Perusahaan-perusahaan Cina dihantam sanksi AS terkait Korea Utara

Kim Jong-un Hak atas foto Getty Images
Image caption Korea Utara menegaskan bahwa mereka berhak untuk memiliki program nuklir dan rudal untuk pertahanan negara.

AS telah menerapkan sanksi baru, yang kali ini menghantam sejumlah perusahaan Rusia dan Cina serta individu yang dituduh membantu program senjata nuklir Korea Utara.

Cina berang, karena sebelumnya Dewan Keamanan PBB, termasuk Rusia dan Cina, menyatakan akan memperluas sanksi terhadap Pyongyang.

Kementerian Keuangan AS mengatakan aksi ini akan 'meningkatkan tekanan' terhadap Korea Utara,

Di sisi lain, Menteri Luar Negeri AS Rex Tillerson memuji Korea Utara karena telah menunjukkan 'aksi menahan diri' dalam beberapa hari terakhir.

"Tidak ada aksi provokasi atau peluncuran rudal dari Korea Utara sejak penerapan resolusi Dewan Keamanan PBB," katanya.

Ini, menurutnya, bisa mendorong dua pihak untuk berunding 'pada suatu waktu di masa depan".

Pengucilan Korea Utara

Kantor Pengendalian Aset Asing AS menyebut ada 10 perusahaan dan 6 orang yang dikenai sanksi tersebut.

"Kementerian Keuangan akan terus memberi tekanan pada Korea Utara dengan menyasar mereka yang mendukung kemajuan program nuklir dan rudal balistik, dan mengisolasi mereka dari sistem keuangan Amerika," kata Menteri Keuangan Steven Mnuchin.

Sanksi ini berarti warga negara dan perusahaan AS tak diizinkan untuk berbisnis dengan perusahaan-perusahaan tersebut.

Cina segera merespons, menuntut AS untuk 'segera mengoreksi kesalahan mereka' terkait sanksi pada perusahaan-perusahaan tersebut.

Hak atas foto Getty Images
Image caption Korea Utara keberatan dengan latihan militer gabungan AS-Korea Selatan yang berakhir Agustus ini.
Hak atas foto Getty Images
Image caption Korea Utara menyatakan bahwa latihan gabungan ini, yang dikenal dengan Penjaga Kebebasan Ulchi, adalah untuk tujuan pertahanan.

Serangkaian uji rudal dilakukan oleh Korea Utara dalam beberapa bulan terakhir - termasuk ancaman berulang untuk melakukan uji nuklir keenam - yang meningkatkan ketegangan antara Pyongyang dan AS.

Korea Utara juga marah, oleh latihan militer rutin AS-Korea Selatan, dan mengancam untuk meluncurkan rudal ke pulau milik AS, Guam, di Pasifik Selatan.

Presiden AS Donald Trump juga mengancam rezim yang terisolasi tersebut dengan "api dan kemarahan yang belum pernah dilihat sebelumnya oleh dunia".

Hak atas foto Korea Utara
Image caption Dalam video propaganda terbaru Pyongyang, Presiden Trump digambarkan berada di kuburan.

Dalam video propaganda terbaru Pyongyang, yang dirilis pada Selasa, Trump digambarkan berada di kuburan yang dimaksudkan adalah Guam.

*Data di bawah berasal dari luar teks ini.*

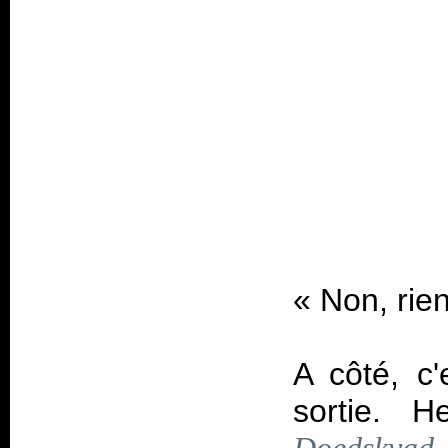
«
Non, rie
A côté, c'
sortie. 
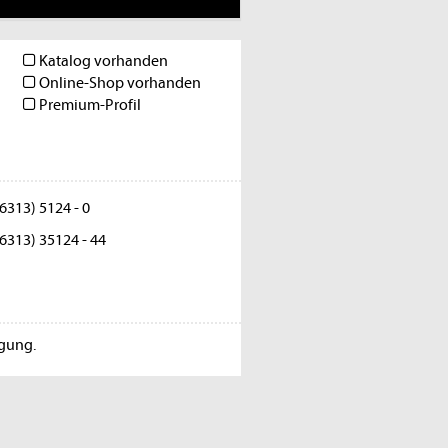
Katalog vorhanden
Online-Shop vorhanden
Premium-Profil
6313) 5124 - 0
6313) 35124 - 44
igung.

Wakil Presiden Mike Pence juga digambarkan terbakar api.

Komentar Tillerson pada Selasa tampaknya lebih bernada rekonsiliasi.

Menurutnya, Korea Utara belum meluncurkan rudal sejak PBB menerapkan sanksi baru secara unilateral dan telah "menunjukkan aksi menahan diri yang sebelumnya tak pernah kita lihat".

"Kami berharap ini adalah awal dari sinyal yang selama ini kami cari - bahwa mereka siap menahan diridari aksi provokatif dan mungkin kita akan melihat jalan di masa depan untuk berdialog."

Meski begitu, saat berbicara di konferensi pelucutan senjata yang didukung oleh PBB di Jenewa pada Selasa, seorang diplomat Korea Utara menegaskan bahwa program senjata itu "bisa dibenarkan dan merupakan pilihan yang masuk akal untuk kepentingan pertahanan".

"Selama kebijakan AS yang penuh permusuhan dan ancaman nuklir terus tegak, maka Korea Utara tidak akan meletakkan pengurangan program pertahanan nuklir di meja negosiasi atau mundur satu inci pun dari jalan yang diambilnya untuk menjadi kekuatan nuklir," katanya.